Du fond de sa cellule dorée, l’ancien dictateur
Alberto Fujimori, condamné pour crimes contre l’humanité, a de quoi sourire.
Vingt-deux ans après avoir fui le pouvoir, l’autocrate corrompu, au moins son
héritage, façonne encore le Pérou, comme l’illustre le coup d’État
parlementaire contre le président Pedro Castillo. L’atomisation du système
politique a conforté une génération tout entière de nantis dévoués à défendre
les intérêts de l’oligarchie. Castillo, le maître d’école aux origines humbles,
s’est heurté au mépris de classe et au racisme de députés haïs par la
population. Sa tentative de dissolution du Congrès – mesure contestable mais
autorisée par la Constitution – s’est retournée contre lui.
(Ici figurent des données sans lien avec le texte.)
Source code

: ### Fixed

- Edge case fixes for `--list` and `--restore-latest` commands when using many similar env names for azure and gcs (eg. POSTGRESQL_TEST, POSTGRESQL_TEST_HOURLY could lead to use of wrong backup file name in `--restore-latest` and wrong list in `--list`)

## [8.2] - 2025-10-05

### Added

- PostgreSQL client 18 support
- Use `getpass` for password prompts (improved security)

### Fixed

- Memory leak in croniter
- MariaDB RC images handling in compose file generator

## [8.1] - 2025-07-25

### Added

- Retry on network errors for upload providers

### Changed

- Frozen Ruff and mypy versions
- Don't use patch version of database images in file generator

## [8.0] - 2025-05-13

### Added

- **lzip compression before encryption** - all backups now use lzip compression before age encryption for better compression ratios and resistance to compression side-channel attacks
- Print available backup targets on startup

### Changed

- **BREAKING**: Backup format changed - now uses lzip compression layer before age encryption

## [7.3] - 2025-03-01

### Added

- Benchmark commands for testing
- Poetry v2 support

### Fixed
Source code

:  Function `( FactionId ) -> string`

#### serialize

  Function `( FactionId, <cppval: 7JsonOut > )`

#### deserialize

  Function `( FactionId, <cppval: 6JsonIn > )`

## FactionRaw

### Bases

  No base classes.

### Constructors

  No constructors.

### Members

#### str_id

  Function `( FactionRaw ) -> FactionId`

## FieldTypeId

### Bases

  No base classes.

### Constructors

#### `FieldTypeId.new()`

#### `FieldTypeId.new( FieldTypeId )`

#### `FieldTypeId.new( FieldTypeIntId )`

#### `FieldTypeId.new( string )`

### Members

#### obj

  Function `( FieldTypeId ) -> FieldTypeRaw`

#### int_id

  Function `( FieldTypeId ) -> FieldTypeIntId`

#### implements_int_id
La Loi fondamentale
imposée dans le sang par Fujimori en 1993 a de beaux restes.
En Amérique latine, l’instrumentalisation du droit à
des fins politiques est une arme redoutable. Les présidents de gauche, qui ont
bien compris que les putschs s’opéraient désormais dans les hémicycles et les
tribunaux, en appellent au respect de la convention américaine relative aux
droits de l’homme. L’Organisation des États américains et son secrétaire
général s’en lavent les mains. Luis Almagro, qui avait vivement réagi contre la
rébellion chilienne – fruit, disait-il, des agissements en sous-main de Cuba,
du Venezuela et du Nicaragua (sic) –, a acté le coup de force. En souhaitant
bon vent à la présidente de facto, il donne quitus à Dina Boluarte et à la militarisation
du pays.
La crise de régime est à son comble. Le petit peuple
est dans la rue ; il le paye de sa vie. L’état d’urgence est
un chèque en blanc donné à l’armée et à la police.
Les soutiens de Castillo ont une cible dans le dos. Les médias dominants les qualifient de terroristes, comme à la grande époque de Fujimori qui, au nom du combat contre la guérilla du Sentier
lumineux, a maté toute voix critique. Une large majorité de Péruviens
approuvent l’idée d’élections anticipées, mais le Congrès, qui compte
renouveler une série de concessions à des multinationales minières en 2023, s’y
refuse. La rupture de l’ordre démocratique est consommée. En embuscade,
Keiko Fujimori, la « fille de », attend son heure de gloire. Sale bégaiement de l’histoire.